AR: Over and over again, as we were learning the story, we were stunned by how poetic the structure of the story was. It did start almost like The A-Team. It started with four or five people who were plotting the infiltration. But by the end, there really was a rebellion inside the detention center, and outside as well, that was bigger. And that was the intention. Their plan was to do old-fashioned organizing: talking to people, winning a small victory, using that victory as propaganda to get other people involved and build trust with the community. That’s the journey of the film.

So from a storytelling point of view, it was wonderful, because we could start with a few people, connect with them, understand them. But then when their action reaches its final stages, they sort of melt away and there is a kind of mass.

CI: It’s a true story, and that’s enough for me. It’s showing people who are not going to accept the way things are, and it’s an example of how you can be creative in resisting. That doesn’t mean this is the way to do it today. It’s just an example of the kind of fearlessness it takes sometimes to change things.

ME: Bringing this up to the present: How would you say things have changed under Trump?

CI: We know discretion is a tool that executive power has; we don’t know how it can be used right now in organizing specifically to stop deportations. We know that immigration activists are being targeted for their work. We also know that the alternative to speaking out is silence. So what do we do?

Again, I would like to turn to the people in the film, because they’re the experts. But the situation definitely has changed. We’re living through urgent times, where people are getting killed and getting locked up. It doesn’t seem like there’s an end in sight.
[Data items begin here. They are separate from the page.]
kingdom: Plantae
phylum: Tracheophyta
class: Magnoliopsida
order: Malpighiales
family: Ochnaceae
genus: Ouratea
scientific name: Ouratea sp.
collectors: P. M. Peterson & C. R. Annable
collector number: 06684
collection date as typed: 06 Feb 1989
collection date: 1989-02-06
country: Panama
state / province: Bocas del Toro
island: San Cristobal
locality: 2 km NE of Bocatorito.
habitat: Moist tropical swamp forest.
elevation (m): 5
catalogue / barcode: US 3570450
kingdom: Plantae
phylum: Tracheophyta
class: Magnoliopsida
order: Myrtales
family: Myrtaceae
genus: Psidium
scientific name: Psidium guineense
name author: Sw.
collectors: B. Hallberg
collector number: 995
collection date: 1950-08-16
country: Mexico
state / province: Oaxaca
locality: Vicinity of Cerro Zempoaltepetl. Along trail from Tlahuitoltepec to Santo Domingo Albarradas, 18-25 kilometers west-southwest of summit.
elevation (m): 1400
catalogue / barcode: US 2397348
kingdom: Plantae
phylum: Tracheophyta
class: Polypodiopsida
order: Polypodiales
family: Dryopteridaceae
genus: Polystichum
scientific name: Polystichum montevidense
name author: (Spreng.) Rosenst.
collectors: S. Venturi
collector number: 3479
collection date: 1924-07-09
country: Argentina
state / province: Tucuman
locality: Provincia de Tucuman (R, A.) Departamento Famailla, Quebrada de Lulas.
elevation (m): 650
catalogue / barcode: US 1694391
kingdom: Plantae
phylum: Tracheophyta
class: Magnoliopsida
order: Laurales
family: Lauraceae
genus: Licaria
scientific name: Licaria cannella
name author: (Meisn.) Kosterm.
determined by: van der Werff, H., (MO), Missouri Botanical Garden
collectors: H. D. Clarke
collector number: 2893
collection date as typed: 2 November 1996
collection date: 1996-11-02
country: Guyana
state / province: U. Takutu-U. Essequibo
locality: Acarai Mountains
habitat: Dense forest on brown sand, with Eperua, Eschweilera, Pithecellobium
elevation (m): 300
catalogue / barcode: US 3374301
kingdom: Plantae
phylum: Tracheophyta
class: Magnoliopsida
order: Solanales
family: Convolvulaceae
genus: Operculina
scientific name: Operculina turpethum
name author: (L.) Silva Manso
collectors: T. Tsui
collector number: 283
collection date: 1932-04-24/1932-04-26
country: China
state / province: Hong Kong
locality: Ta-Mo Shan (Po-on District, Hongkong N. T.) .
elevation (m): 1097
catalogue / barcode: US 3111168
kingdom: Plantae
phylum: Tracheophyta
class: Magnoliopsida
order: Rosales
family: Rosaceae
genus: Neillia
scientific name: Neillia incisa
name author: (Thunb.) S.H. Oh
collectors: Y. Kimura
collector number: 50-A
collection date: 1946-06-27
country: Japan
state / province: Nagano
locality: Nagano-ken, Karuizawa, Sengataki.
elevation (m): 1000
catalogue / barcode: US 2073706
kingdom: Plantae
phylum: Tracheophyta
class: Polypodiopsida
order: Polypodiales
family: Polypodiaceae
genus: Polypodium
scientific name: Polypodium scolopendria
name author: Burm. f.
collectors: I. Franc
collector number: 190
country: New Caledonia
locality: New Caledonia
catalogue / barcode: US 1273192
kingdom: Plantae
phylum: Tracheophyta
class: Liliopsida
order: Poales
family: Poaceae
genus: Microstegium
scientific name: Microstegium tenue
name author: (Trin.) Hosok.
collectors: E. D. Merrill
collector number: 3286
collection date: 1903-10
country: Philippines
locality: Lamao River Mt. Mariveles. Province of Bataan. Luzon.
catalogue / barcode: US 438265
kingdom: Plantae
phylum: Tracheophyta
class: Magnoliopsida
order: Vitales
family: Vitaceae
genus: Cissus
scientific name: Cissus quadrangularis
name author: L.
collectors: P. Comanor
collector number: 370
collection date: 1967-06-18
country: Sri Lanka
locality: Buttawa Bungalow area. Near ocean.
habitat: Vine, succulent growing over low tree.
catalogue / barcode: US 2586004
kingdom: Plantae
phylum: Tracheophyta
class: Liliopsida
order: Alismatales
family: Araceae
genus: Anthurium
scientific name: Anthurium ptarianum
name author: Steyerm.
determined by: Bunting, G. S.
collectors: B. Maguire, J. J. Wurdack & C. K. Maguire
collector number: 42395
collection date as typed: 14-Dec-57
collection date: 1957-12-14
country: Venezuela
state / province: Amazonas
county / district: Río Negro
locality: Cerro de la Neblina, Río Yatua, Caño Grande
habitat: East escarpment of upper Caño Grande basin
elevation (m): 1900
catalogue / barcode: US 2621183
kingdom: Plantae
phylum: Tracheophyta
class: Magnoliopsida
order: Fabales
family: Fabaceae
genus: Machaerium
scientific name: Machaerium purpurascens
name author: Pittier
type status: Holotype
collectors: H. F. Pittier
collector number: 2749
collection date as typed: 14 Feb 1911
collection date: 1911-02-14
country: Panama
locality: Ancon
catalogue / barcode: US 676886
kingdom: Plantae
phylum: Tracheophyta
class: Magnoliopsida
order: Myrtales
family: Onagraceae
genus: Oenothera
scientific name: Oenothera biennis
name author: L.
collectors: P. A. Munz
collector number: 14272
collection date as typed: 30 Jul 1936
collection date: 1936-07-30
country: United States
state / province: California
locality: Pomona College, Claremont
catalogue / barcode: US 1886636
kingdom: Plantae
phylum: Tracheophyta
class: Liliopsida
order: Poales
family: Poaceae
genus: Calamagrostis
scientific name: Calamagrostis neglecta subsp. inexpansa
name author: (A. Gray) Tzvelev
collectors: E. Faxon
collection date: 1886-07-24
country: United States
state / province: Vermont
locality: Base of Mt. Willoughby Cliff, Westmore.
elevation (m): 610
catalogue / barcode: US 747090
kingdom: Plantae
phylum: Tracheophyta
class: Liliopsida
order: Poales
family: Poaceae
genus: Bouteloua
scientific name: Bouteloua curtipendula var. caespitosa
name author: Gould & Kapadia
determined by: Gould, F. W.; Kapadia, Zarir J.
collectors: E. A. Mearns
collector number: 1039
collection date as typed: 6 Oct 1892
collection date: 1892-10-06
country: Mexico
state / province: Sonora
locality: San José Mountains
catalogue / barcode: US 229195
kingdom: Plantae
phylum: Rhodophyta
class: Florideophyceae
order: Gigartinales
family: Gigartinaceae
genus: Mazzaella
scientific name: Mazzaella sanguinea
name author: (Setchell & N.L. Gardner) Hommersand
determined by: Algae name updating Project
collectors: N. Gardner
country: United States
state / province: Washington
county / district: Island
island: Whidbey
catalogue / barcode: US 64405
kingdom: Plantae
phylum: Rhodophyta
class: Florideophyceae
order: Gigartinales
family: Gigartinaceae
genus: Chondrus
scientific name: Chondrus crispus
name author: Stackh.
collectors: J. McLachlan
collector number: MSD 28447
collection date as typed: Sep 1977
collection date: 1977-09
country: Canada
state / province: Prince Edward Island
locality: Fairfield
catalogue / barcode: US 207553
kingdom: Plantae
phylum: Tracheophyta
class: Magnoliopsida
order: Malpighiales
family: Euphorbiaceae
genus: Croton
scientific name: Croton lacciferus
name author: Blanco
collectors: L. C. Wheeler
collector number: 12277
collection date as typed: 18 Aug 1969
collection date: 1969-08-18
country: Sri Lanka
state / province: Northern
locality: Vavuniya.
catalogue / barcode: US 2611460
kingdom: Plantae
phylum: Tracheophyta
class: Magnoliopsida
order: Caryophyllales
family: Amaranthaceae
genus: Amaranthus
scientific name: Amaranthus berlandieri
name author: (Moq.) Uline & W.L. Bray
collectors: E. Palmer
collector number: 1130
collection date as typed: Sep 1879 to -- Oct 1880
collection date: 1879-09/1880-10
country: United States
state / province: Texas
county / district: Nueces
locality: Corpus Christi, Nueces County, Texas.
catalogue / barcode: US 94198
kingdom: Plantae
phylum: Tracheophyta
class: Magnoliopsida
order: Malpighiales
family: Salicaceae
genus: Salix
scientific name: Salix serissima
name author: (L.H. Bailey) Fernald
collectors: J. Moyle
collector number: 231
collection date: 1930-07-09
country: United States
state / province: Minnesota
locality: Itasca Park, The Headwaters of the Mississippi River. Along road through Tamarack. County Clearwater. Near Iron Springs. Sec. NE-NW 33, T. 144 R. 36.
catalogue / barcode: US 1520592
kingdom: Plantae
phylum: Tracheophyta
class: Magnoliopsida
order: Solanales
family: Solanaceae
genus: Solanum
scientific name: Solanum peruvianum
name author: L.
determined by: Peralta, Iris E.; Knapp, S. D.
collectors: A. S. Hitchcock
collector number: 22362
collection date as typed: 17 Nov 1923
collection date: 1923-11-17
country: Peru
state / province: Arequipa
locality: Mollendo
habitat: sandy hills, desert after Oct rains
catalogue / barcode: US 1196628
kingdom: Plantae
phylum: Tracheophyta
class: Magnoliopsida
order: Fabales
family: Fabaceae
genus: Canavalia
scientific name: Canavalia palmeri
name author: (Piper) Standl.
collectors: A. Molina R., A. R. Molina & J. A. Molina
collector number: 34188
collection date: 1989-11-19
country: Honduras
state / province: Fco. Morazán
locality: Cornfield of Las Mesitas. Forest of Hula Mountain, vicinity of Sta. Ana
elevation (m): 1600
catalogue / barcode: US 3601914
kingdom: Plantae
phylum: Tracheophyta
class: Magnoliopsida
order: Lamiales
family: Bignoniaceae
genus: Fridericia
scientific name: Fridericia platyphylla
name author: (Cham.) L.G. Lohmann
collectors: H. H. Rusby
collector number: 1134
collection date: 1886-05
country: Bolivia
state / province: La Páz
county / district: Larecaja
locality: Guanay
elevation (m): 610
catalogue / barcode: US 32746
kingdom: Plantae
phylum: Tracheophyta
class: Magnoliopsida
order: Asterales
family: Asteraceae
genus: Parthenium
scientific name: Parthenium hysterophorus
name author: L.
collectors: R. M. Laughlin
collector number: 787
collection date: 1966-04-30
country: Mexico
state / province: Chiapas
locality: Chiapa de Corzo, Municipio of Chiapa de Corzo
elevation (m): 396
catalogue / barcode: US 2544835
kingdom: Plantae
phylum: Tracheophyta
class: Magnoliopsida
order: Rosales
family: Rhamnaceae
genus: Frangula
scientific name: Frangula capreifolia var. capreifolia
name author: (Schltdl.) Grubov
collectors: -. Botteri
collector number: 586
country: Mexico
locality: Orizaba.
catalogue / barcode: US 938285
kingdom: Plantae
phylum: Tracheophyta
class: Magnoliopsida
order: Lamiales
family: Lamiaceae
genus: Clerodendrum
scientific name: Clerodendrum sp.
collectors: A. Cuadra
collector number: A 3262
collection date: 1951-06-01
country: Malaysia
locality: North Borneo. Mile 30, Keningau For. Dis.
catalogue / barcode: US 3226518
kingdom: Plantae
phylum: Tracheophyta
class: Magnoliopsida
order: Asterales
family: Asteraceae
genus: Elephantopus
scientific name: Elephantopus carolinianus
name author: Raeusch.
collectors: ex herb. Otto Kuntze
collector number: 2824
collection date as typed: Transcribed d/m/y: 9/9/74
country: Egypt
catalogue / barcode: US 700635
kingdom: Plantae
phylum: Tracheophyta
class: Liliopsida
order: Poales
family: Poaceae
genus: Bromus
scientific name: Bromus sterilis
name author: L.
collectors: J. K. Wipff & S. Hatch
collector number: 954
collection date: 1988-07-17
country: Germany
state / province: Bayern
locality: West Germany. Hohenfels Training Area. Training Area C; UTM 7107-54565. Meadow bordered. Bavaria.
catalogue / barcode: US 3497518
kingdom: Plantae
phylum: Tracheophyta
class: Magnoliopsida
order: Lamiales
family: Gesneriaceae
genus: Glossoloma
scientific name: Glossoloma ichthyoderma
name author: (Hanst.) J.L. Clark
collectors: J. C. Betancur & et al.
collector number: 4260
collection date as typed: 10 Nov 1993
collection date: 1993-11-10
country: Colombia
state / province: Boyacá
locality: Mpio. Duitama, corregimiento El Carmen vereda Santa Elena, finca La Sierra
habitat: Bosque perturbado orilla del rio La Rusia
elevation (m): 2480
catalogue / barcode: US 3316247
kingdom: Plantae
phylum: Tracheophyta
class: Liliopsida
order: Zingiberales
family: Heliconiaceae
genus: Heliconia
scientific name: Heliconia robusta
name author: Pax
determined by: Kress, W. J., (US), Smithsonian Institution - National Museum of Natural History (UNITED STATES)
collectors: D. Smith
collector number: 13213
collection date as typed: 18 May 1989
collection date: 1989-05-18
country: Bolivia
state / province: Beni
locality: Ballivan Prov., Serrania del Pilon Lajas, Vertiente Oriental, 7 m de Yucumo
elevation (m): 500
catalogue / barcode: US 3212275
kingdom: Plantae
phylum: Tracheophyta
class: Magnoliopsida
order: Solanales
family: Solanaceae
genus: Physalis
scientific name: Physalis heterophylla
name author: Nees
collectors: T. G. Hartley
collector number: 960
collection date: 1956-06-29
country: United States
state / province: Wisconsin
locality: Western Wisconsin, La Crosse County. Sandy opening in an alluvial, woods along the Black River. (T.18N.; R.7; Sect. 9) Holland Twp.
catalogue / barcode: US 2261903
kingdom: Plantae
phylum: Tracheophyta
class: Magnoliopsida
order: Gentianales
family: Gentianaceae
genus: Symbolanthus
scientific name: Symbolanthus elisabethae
And I don’t think the answer is silence.

AR: The equation that the infiltrators discovered under Obama was this idea that visibility equals power. The Trump administration is doing everything they can to break that, to make visibility equal danger. This creates a real political challenge. But it seems clear to me that a civil rights movement around immigration should be led by immigrants.

We hope that the film, because it does take place during the Obama years, really puts out the question of, “What is a left vision of justice for immigrants?” Is it detention centers like the one in Broward, that are nice-looking detention centers, as opposed to Trump’s tent camps in the desert? Is that the vision Democrats offer? Is that the vision that the left offers?

We hope the film puts that question urgently on the table. Because if we don’t have a vision of dignity and freedom and justice for cross-border people and transnational families, our future is going to be created by the people who do have a clear vision. And their vision is of prisons and walls.